Repeated calls to the trailer went unreturned. Countless knocks on the door went unanswered. Finally, Bowman confronted Davis Jan. 26 at a friend’s home. “I was getting a little upset,” Bowman said.

It was only then, he said, that she admitted to not having seen Logan since Jan. 8. According to earlier testimony, Davis said she thought Schermerhorn had taken the boy to a relative’s home, and from there he wound up in his father’s care.

Bowman angrily rejected that explanation and threatened to call police. Davis then reported her son missing. Within hours, she and Schermerhorn were in jail on neglect charges and authorities were searching for Logan.
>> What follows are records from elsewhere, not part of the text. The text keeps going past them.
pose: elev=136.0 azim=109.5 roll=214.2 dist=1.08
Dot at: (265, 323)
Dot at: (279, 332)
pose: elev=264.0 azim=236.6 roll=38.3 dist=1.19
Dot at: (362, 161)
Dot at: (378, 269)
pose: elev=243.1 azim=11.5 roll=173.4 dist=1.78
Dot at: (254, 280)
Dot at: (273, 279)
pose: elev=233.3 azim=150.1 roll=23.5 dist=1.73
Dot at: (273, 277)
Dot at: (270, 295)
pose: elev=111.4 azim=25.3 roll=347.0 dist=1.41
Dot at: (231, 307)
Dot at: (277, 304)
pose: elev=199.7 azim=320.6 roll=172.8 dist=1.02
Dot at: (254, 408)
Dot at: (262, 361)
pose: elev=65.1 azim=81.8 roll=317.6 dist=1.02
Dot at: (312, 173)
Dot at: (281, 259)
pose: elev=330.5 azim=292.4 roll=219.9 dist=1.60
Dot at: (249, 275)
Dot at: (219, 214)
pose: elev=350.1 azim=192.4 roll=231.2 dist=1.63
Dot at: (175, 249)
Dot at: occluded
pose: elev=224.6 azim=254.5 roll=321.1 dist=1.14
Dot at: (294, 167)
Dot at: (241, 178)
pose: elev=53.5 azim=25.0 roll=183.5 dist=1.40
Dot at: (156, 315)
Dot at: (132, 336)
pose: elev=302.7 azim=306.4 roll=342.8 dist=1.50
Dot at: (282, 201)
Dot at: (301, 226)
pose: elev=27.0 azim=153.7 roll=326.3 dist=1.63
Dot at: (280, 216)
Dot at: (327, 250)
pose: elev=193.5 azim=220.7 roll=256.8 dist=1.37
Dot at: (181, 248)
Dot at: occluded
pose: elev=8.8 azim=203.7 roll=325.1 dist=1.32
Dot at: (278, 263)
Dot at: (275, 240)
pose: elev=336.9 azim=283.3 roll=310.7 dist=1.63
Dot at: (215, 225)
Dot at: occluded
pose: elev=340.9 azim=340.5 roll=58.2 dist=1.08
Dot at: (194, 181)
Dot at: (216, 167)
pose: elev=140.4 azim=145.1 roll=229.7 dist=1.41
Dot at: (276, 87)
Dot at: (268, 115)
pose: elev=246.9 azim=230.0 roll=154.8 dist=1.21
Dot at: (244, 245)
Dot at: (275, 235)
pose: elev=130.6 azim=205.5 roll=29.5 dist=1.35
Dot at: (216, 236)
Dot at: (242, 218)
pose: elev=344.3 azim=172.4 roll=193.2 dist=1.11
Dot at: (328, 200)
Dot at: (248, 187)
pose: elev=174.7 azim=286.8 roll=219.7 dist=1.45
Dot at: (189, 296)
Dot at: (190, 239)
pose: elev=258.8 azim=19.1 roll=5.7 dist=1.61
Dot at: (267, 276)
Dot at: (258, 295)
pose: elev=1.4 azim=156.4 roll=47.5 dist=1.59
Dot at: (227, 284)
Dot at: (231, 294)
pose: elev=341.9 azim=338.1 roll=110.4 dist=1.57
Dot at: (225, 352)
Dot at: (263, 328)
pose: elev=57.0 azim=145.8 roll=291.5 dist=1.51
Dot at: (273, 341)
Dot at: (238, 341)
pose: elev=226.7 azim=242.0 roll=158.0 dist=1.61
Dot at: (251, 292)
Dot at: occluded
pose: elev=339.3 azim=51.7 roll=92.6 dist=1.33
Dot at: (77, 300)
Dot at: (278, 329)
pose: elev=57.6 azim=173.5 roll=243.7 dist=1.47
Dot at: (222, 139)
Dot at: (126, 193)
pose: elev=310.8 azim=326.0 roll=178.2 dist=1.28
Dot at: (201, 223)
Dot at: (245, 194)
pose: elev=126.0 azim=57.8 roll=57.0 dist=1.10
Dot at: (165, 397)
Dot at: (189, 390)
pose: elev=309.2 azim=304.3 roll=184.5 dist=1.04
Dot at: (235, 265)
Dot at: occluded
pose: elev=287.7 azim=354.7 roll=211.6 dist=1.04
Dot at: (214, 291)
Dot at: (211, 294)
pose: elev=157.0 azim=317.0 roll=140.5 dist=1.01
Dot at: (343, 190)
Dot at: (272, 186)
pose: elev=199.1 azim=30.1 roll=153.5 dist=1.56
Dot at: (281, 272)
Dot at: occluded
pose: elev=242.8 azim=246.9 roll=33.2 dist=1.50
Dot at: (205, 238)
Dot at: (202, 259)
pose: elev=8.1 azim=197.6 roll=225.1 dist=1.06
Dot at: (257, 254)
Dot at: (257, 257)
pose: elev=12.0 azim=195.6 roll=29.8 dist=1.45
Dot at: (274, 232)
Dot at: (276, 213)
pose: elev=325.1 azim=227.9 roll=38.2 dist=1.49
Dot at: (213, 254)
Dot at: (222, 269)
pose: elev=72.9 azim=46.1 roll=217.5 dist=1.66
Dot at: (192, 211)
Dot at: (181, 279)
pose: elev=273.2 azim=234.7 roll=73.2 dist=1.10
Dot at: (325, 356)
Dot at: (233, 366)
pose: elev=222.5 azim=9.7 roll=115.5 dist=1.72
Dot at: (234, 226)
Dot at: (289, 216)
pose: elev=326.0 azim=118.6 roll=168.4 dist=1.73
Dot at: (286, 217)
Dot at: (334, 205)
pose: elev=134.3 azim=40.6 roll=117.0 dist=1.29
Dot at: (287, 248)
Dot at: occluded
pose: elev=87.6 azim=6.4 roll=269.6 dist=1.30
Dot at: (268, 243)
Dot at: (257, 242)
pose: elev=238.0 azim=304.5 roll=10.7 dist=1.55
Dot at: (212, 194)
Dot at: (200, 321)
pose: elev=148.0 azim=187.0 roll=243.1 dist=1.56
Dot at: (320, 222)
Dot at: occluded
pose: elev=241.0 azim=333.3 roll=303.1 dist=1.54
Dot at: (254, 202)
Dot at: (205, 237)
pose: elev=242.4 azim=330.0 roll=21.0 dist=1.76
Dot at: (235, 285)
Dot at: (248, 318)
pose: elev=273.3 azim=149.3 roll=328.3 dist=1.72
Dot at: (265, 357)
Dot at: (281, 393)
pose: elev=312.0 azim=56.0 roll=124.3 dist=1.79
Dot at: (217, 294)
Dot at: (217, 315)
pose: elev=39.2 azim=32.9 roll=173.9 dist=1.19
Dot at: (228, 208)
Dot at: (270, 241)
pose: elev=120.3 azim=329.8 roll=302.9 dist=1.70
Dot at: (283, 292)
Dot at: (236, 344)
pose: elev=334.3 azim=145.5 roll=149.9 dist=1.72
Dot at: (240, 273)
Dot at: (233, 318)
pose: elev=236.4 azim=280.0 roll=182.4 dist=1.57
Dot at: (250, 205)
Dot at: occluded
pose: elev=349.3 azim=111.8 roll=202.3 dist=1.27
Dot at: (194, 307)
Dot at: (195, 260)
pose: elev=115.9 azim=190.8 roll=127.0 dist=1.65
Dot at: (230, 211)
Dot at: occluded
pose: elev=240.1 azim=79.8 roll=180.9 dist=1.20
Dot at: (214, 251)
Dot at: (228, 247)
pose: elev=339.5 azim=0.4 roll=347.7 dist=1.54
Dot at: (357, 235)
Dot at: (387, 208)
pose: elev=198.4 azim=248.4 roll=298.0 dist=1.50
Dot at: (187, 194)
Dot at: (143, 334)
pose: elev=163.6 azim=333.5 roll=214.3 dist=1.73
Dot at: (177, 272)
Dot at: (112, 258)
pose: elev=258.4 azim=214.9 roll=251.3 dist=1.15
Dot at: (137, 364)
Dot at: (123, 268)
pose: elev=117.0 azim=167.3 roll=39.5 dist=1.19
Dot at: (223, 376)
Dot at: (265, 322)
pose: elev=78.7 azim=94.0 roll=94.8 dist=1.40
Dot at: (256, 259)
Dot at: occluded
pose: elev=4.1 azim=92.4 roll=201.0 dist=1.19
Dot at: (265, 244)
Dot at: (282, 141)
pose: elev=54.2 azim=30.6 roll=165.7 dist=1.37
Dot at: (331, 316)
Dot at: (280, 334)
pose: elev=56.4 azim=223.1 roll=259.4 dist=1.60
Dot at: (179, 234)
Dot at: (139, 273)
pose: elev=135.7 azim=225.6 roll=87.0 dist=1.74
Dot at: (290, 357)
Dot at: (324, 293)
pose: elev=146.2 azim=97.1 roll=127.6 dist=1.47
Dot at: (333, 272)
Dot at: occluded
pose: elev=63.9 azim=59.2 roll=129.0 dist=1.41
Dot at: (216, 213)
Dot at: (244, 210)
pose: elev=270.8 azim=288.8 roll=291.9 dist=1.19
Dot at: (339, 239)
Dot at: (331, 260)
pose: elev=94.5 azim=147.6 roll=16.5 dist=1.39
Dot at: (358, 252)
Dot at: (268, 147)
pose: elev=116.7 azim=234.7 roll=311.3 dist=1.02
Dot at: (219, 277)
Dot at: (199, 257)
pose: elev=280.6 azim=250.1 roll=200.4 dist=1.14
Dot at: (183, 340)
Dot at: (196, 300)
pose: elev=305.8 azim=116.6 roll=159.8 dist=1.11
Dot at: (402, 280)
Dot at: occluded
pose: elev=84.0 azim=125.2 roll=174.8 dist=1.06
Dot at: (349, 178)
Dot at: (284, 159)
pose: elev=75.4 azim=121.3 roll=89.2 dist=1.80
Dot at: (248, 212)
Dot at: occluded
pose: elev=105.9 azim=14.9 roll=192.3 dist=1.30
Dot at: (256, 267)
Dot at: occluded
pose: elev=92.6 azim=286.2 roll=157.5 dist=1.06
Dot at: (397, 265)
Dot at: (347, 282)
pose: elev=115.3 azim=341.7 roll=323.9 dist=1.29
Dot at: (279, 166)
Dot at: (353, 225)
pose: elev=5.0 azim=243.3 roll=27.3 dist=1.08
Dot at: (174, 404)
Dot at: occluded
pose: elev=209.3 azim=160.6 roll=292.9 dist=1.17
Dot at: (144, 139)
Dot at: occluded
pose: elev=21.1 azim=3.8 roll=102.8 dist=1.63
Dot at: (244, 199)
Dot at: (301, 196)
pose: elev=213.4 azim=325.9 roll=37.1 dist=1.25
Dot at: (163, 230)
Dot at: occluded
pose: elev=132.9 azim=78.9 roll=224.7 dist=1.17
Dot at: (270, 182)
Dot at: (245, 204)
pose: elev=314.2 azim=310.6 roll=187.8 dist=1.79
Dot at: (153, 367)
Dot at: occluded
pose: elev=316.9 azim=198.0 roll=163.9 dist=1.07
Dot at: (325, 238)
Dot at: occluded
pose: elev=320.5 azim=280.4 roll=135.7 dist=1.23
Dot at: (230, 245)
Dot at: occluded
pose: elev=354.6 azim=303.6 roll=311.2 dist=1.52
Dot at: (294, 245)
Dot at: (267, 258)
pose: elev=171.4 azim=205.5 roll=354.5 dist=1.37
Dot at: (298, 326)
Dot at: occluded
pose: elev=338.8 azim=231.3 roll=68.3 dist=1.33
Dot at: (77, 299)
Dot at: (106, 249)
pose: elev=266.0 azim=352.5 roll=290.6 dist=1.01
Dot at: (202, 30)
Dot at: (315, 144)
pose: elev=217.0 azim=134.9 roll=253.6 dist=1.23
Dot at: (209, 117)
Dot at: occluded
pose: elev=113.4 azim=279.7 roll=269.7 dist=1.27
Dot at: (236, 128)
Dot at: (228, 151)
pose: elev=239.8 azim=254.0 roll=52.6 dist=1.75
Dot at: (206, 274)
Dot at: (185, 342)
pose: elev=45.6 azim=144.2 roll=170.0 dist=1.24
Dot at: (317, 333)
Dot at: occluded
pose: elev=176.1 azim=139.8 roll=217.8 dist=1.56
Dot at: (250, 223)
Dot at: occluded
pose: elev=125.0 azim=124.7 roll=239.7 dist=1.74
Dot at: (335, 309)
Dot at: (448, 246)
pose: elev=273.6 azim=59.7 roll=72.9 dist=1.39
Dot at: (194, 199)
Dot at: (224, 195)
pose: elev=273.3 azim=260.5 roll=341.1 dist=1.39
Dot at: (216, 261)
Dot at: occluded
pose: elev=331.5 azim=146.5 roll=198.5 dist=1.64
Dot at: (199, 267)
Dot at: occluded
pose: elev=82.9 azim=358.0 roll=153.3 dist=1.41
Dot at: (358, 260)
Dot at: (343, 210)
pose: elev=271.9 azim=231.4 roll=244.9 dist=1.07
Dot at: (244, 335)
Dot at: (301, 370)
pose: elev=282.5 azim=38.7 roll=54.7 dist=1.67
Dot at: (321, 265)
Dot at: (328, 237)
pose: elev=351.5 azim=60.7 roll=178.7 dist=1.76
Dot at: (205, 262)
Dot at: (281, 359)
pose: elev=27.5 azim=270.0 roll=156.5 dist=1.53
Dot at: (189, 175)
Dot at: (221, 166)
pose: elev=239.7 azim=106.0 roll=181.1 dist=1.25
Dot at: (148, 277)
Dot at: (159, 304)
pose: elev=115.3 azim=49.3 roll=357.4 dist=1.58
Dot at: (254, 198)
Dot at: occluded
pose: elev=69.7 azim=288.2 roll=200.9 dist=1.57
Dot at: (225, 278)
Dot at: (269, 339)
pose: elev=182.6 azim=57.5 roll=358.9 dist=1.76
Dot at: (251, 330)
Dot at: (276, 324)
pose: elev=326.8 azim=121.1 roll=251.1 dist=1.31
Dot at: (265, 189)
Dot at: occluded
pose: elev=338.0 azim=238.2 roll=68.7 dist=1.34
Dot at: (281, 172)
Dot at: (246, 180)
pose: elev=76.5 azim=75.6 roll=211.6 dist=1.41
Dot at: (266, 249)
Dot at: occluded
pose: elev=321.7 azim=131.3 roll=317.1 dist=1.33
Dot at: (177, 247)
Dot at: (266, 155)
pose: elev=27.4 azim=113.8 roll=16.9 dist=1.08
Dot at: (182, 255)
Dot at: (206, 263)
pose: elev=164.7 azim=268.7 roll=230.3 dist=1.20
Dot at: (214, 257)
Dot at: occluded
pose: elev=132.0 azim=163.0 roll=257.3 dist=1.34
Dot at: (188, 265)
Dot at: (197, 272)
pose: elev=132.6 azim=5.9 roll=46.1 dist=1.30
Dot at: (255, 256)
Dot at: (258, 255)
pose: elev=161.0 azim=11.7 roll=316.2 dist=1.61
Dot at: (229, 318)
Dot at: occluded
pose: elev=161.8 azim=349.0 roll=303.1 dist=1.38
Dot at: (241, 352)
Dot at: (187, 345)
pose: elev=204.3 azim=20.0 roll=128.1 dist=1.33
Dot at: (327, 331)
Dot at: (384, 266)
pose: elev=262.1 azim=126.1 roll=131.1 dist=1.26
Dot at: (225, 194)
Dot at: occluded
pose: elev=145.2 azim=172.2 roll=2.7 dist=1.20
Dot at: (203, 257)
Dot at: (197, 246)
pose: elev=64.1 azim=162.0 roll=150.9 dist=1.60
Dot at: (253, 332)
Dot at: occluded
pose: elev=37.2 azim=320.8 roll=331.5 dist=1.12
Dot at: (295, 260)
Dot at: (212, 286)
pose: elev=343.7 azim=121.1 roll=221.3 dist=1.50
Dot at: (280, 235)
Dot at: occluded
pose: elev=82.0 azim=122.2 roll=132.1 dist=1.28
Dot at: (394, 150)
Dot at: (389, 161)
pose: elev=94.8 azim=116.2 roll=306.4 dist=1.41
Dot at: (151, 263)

In the year since, Bowman has kept his son’s room in the same condition it was when he last slept there. He has also held on to Logan’s Christmas presents, some of them still in their boxes.

“You hope and pray that he’ll come back so that he can have it,” Bowman said.

As hard as it’s been to hope that Logan is alive while also preparing mentally for news that he is dead, Bowman has done something else that many people would have a more difficult time doing.

A deeply religious man, he has already forgiven Davis and Schermerhorn for whatever they did to his son.

“I have to,” he said. “If Logan’s gone to heaven, then some day if God forgives me for what I’ve done in life, he’ll give him back to me.”

For now, Bowman hopes the upcoming trials might offer some clue of his son’s fate. If not, he will be forced to wait for the day, if it ever arrives, when authorities come to say that a body has been found.

“If we had to bury him, at least I’d know where he’s at,” Bowman said. “Right now, I don’t know where he’s at.”

With a grave site to go to, Bowman would finally be able to fully grieve Logan’s death – a death as premature as his birth.